## [WORK ORDER]
Find the line containing "### 🏆 Números Finais" in the records below. Copy exactly that line and each one after it, ending at the line containing "- ✅ **318 arquivos", and nothing more.

Entries taken from a collection:
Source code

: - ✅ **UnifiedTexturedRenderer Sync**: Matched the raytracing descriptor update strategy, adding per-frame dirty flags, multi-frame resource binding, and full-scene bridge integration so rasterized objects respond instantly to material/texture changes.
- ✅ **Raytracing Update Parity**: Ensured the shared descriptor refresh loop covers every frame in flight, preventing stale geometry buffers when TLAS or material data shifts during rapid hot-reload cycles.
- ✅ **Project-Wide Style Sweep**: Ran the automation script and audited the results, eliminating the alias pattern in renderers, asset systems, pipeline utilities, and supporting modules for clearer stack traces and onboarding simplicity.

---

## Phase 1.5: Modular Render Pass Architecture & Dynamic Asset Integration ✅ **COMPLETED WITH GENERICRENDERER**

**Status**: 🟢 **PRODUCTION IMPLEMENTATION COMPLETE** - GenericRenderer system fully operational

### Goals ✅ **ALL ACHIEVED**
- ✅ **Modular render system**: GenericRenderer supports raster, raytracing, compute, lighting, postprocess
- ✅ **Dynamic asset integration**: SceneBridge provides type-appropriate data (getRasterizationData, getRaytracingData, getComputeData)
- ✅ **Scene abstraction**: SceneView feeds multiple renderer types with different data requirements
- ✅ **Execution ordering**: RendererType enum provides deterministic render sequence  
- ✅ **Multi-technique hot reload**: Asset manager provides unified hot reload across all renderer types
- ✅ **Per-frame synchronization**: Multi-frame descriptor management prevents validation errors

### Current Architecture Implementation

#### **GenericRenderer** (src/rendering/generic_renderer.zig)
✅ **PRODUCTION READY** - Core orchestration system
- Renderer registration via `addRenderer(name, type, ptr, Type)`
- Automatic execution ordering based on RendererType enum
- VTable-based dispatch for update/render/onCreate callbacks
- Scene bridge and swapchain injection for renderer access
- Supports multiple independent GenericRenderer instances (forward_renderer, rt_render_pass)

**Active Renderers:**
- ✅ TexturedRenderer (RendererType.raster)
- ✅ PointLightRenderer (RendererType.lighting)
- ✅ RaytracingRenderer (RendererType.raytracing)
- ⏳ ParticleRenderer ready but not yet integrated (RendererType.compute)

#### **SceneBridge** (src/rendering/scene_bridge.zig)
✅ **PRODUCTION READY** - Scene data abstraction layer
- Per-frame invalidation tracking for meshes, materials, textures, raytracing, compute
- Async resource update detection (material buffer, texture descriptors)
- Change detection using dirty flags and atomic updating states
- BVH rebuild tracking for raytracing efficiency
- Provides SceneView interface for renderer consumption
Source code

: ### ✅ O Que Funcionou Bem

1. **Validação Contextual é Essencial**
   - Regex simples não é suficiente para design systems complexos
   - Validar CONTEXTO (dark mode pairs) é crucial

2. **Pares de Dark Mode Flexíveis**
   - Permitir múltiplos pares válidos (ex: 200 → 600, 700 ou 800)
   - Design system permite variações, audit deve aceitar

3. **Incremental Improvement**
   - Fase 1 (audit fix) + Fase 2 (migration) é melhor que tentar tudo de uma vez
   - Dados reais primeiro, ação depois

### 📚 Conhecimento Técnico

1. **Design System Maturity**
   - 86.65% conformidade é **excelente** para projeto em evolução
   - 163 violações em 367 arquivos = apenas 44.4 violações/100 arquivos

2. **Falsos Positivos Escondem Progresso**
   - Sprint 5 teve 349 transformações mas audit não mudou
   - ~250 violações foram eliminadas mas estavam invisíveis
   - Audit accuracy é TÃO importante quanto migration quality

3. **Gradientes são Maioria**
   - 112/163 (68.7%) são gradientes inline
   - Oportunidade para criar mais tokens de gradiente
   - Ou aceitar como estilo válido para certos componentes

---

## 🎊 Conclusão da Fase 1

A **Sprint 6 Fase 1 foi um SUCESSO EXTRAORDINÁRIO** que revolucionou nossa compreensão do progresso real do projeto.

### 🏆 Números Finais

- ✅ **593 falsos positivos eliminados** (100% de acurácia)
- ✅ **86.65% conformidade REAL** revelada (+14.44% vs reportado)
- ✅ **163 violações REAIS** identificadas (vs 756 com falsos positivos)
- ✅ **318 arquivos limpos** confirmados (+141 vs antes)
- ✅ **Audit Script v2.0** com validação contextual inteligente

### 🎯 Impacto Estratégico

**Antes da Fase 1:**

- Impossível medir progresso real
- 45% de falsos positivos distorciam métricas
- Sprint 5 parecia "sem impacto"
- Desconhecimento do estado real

## [RESULT]
### 🏆 Números Finais

- ✅ **593 falsos positivos eliminados** (100% de acurácia)
- ✅ **86.65% conformidade REAL** revelada (+14.44% vs reportado)
- ✅ **163 violações REAIS** identificadas (vs 756 com falsos positivos)
- ✅ **318 arquivos limpos** confirmados (+141 vs antes)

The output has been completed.